Often there is a layer of air within the troposphere that is characterized by an increase of temperature with altitude. It is called an inversion and is usually confined to a shallow layer.

Widespread sinking air (subsidence) is heated by compression and may become warmer than the air below it causing the inversion. The most frequent type of inversion over land is that produced immediately above the ground on a clear, still night. The ground loses heat rapidly through terrestrial radiation, cooling the layer of air next to it. Frontal inversions are also found in association with movement of colder air under warm air or the movement of warm air over cold air.

In a valley, expect the prevailing westerly winds to flow down the east-facing side of the mountain on the downwind side, pass through the valley and flow up on the west-facing upwind side of the next mountain. An inversion may place a cap over the area preventing the wind from flowing down the mountain. But when the wind strikes the terrain on the downwind side of the valley, it may tuck and move down the mountain side. With enough velocity, it may continue across the valley and up the other side.

Terrain Modification

Figure 1

Figure 2

Figure 3
  • Figure 1 – Anabatic Lift

Uneven terrain features may cause the air flow to be deflected downslope on what is considered the updraft side of the mountain. In the absence of wind, the sun's heating of the surface will produce convection currents known as anabatic lift.

  • Figure 2 – Valley Breeze

During the day the sun warms the valley walls and its adjacent air. The heated air being less dense will – lacking strong prevailing winds – rise gently upslope and is known as a valley breeze. The east facing mountain will receive the benefit of the sun's rays first and may cause a downslope wind on the west-facing slope as air rushes down to fill the evacuated air.

The valley breeze begins early in the morning and depending on the elevation of the mountain and the heat of the sun, may reach a peak speed of around 10 knots by noon. The significance of this is that when landing on a airstrip in a drainage, there will be a tailwind to contend with. The average wind speed is 6-8 knots.

  • Figure 3 – Mountain Breeze

During the late afternoon and evening the valley walls cool quickly, cooling a layer of air next to the slope. This more dense air moves downslope into the valley causing the mountain breeze (also called a gravity or drainage wind). The slopes cool at a rate faster than they heat up, so the mountain breeze may be stronger then the valley breeze, averaging 10-12 knots. Departing downslope will mean the airplane may be subject to a tailwind.


We tend to think in constants when contemplating the weather and associate whatever is happening as affecting a large area. Often a phenomena is isolated or may crop up in various isolated areas. Despite what is happening or where it is happening, it is important to visualize what is going on.

Air is fluid, similar to water—although less dense. Ask "What would water do in this situation?" More often than not the picture becomes clear, you will know where there are areas of lift, sink and turbulence.

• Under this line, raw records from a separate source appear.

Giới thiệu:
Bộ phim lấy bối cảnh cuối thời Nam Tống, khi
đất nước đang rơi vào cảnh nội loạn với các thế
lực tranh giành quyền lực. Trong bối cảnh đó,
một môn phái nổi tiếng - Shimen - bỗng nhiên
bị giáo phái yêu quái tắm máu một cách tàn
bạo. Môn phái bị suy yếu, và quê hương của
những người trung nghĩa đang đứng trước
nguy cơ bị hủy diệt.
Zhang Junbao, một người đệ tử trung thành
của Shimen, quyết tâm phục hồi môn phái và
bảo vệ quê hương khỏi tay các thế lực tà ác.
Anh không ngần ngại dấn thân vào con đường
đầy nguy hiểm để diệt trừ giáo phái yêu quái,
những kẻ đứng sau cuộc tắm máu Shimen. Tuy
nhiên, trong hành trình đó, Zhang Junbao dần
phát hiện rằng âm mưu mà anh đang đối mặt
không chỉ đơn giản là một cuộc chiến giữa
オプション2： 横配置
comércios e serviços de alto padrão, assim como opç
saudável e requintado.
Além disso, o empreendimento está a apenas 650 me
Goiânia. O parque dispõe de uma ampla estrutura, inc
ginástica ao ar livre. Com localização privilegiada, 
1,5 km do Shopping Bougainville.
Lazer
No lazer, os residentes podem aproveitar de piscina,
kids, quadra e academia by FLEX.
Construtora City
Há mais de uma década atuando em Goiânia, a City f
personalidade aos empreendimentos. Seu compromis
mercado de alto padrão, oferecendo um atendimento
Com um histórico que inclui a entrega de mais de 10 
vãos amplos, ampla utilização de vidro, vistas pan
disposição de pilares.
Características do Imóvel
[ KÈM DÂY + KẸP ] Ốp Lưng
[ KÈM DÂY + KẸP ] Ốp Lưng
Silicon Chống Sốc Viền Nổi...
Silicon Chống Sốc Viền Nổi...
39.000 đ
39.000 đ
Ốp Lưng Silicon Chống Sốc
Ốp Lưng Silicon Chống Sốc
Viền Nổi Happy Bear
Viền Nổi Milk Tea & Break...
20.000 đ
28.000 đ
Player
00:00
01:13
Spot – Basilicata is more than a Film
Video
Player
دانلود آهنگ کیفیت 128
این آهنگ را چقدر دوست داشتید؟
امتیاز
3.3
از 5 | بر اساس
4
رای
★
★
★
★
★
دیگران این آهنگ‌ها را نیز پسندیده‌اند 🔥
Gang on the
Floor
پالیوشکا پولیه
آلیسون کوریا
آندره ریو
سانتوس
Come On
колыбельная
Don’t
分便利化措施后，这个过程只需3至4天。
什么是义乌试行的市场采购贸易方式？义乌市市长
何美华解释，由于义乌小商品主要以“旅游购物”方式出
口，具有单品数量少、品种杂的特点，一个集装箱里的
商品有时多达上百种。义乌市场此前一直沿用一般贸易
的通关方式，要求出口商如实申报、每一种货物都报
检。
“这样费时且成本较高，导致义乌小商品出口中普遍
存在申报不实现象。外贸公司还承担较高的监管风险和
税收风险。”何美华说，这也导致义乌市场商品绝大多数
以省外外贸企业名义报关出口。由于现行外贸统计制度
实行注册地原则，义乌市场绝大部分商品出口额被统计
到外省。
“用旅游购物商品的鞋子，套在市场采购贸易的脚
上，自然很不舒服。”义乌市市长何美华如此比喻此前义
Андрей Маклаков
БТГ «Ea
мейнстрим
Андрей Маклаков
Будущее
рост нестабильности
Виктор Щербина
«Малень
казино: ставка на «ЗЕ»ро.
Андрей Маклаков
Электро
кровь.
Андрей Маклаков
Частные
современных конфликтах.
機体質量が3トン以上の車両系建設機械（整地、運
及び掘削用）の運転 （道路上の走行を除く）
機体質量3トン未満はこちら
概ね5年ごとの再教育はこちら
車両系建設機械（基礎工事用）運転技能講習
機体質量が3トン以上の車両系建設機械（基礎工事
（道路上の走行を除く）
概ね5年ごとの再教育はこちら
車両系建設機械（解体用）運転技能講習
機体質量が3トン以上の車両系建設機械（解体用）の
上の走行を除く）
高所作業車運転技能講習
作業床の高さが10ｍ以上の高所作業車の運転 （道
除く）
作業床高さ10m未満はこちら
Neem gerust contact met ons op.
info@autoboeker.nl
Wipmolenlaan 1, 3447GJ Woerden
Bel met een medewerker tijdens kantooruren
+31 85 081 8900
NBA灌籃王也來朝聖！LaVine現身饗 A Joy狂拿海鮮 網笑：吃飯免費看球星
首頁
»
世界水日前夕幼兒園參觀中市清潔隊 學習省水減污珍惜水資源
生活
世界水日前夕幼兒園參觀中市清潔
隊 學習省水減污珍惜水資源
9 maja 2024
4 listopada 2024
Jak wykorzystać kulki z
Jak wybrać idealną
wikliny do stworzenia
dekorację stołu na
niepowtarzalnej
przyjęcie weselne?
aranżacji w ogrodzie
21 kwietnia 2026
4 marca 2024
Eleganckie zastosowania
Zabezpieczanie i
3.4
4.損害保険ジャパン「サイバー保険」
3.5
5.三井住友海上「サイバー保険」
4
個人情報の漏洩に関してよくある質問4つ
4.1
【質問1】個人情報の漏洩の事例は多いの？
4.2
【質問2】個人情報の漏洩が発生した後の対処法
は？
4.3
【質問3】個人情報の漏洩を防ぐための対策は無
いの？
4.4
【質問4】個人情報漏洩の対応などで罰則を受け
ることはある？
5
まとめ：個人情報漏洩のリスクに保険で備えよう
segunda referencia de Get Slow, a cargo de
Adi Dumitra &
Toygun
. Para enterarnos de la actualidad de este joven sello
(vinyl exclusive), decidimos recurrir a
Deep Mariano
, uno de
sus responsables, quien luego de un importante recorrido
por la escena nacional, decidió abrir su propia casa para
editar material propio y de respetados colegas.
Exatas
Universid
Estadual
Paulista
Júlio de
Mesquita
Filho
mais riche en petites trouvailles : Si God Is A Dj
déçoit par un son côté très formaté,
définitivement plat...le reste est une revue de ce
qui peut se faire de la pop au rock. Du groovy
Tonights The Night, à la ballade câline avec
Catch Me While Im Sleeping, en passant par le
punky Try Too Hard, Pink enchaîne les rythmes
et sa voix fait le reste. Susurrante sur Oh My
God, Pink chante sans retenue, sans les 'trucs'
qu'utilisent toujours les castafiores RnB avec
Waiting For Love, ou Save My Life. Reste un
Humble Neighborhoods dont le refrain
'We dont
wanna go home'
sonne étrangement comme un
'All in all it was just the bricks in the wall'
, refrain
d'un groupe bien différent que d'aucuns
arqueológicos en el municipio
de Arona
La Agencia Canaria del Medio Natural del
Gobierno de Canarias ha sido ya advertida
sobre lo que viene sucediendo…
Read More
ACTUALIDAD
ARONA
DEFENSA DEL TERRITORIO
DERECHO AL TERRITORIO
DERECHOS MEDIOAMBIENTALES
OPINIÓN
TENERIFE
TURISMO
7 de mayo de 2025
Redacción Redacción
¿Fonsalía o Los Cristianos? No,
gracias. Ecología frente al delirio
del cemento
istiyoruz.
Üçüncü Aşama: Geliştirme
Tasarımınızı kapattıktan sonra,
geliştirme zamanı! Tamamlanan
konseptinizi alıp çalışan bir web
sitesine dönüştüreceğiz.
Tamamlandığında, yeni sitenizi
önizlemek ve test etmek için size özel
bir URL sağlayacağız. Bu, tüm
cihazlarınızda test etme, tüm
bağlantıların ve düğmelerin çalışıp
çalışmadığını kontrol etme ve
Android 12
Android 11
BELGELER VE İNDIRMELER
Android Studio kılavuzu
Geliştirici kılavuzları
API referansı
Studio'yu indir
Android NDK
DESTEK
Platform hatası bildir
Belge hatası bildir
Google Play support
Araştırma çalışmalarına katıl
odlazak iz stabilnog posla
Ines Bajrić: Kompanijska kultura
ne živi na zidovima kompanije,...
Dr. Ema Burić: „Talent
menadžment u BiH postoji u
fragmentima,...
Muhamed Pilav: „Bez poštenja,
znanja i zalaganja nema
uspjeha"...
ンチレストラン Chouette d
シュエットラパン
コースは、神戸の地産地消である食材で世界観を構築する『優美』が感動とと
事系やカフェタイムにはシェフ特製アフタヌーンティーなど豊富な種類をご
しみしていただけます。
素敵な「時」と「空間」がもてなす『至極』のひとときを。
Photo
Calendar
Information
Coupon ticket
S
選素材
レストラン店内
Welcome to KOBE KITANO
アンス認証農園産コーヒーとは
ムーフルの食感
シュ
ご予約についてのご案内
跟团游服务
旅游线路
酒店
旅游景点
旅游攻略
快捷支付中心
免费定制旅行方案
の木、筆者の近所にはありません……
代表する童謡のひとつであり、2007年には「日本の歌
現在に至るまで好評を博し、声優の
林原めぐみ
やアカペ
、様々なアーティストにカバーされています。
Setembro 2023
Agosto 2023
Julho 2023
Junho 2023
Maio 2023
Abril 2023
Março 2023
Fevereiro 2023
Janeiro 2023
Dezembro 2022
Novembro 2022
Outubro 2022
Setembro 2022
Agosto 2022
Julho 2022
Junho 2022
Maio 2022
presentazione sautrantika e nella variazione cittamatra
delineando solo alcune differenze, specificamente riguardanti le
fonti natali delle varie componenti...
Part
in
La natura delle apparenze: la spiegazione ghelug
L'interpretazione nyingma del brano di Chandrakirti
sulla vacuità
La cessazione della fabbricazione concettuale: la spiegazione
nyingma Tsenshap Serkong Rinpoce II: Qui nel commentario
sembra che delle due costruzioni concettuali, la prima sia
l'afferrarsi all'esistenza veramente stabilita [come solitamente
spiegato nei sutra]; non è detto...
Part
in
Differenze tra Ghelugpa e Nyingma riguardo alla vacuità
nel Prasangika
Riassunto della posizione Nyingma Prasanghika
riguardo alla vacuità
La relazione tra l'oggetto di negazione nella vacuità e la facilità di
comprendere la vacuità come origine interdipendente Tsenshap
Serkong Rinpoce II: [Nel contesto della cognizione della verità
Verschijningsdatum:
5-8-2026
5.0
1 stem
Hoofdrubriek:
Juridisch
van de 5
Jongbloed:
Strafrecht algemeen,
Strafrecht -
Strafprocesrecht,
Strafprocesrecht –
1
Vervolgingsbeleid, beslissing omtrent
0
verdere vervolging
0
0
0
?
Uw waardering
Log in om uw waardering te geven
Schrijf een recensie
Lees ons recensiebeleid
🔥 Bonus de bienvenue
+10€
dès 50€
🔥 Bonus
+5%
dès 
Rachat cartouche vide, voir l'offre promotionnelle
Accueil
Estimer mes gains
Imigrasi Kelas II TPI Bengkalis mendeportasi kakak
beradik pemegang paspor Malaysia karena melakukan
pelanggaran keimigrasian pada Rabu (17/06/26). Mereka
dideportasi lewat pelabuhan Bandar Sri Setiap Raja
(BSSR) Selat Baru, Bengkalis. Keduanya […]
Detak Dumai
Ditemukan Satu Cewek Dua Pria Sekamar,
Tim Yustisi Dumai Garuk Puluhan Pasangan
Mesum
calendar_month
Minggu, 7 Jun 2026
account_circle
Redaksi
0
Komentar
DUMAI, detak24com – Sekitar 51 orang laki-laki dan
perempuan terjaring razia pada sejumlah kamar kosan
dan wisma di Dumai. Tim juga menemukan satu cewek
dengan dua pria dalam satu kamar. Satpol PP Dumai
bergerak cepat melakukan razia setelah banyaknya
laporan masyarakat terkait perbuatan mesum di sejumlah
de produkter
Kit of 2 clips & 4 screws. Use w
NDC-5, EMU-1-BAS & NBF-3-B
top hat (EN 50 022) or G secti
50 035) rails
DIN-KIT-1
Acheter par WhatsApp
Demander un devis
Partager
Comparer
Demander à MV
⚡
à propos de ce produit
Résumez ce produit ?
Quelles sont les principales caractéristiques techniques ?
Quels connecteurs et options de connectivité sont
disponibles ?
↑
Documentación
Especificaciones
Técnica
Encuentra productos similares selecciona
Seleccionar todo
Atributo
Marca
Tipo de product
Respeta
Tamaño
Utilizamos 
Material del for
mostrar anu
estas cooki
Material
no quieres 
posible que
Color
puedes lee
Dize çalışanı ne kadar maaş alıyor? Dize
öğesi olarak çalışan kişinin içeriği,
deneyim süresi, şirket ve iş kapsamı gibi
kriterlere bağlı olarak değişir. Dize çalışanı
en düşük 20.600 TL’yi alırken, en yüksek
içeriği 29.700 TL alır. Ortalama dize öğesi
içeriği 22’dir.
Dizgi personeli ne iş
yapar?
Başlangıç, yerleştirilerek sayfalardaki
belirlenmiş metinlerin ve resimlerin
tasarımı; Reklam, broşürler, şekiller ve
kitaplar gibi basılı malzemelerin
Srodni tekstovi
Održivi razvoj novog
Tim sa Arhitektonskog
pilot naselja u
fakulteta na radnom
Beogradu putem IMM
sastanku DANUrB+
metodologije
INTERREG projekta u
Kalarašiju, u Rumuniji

So what will happen to the pilot heading up the Roaring Fork River toward Independence Pass? As long as he remains in a position where he can turn to lowering terrain and does not fly beyond the point of no return, Mother Nature will not have a chance to perform a "got-cha."

The point of no return is defined as a point on the ground of rising terrain where the terrain out climbs the aircraft. It makes more sense to call it the turn-around point. The turn-around point is determined as the position where, if the throttle is reduced to idle, the aircraft can be turned around during a glide without impacting the terrain. This will be around 500-feet AGL for most light aircraft. Never fly beyond this point of no return. Turn around and maneuver for additional altitude prior to continuing.

(By the way, it is not proper technique to reduce the throttle for the turn around, this merely denotes the point where the turn around must be initiated.)